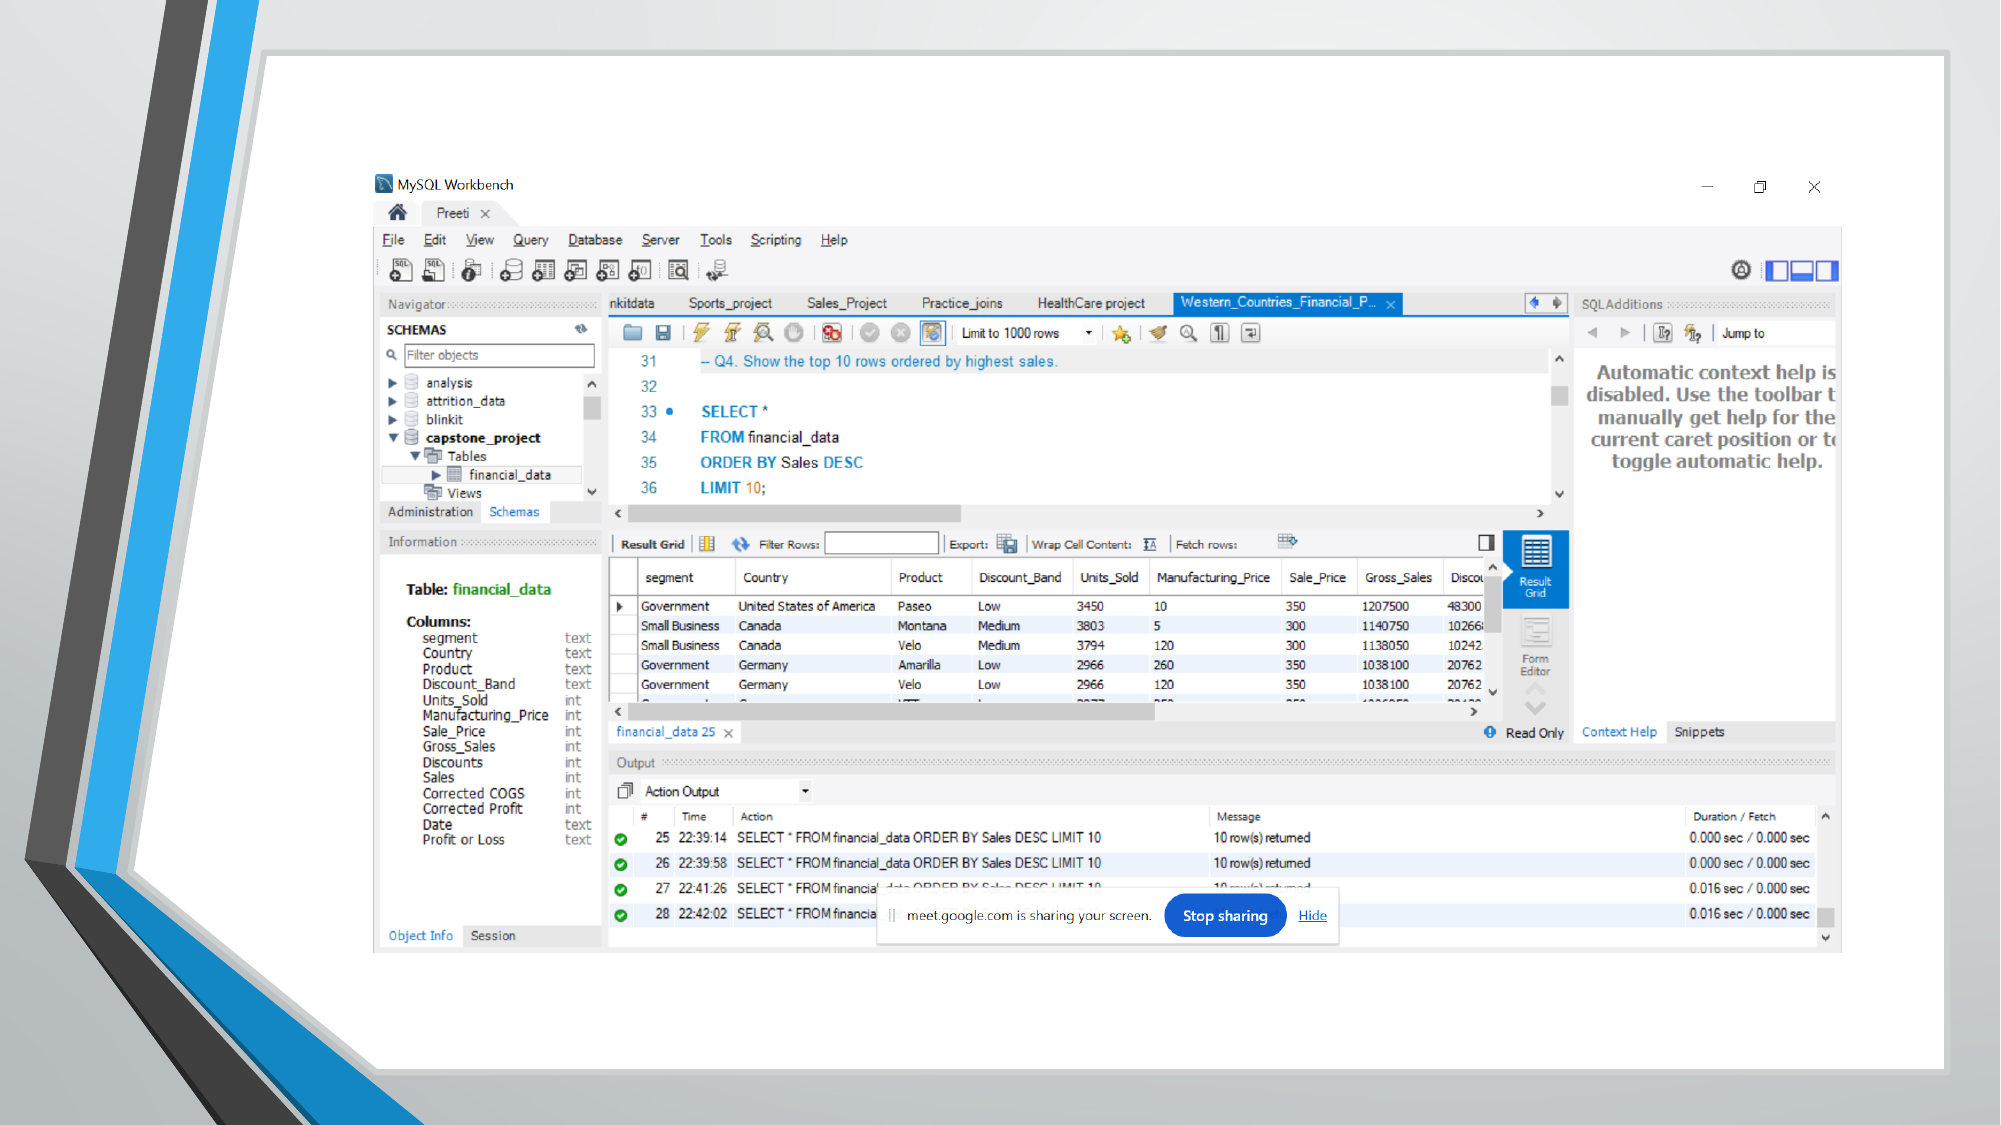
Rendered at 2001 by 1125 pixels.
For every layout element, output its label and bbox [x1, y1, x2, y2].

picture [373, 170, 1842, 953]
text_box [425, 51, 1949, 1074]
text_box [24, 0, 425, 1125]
━━━━━━━━━━━━━━━━━━━━━━━━━━━━━━
__Your goal__: Each record above must be retyped exactly as given, with the images excluded.

__Response area__:
Rendered at 2001 by 1125 pixels.
For every layout element, output its label and bbox [x1, y1, x2, y2].

picture [373, 170, 1842, 953]
text_box [425, 51, 1949, 1074]
text_box [24, 0, 425, 1125]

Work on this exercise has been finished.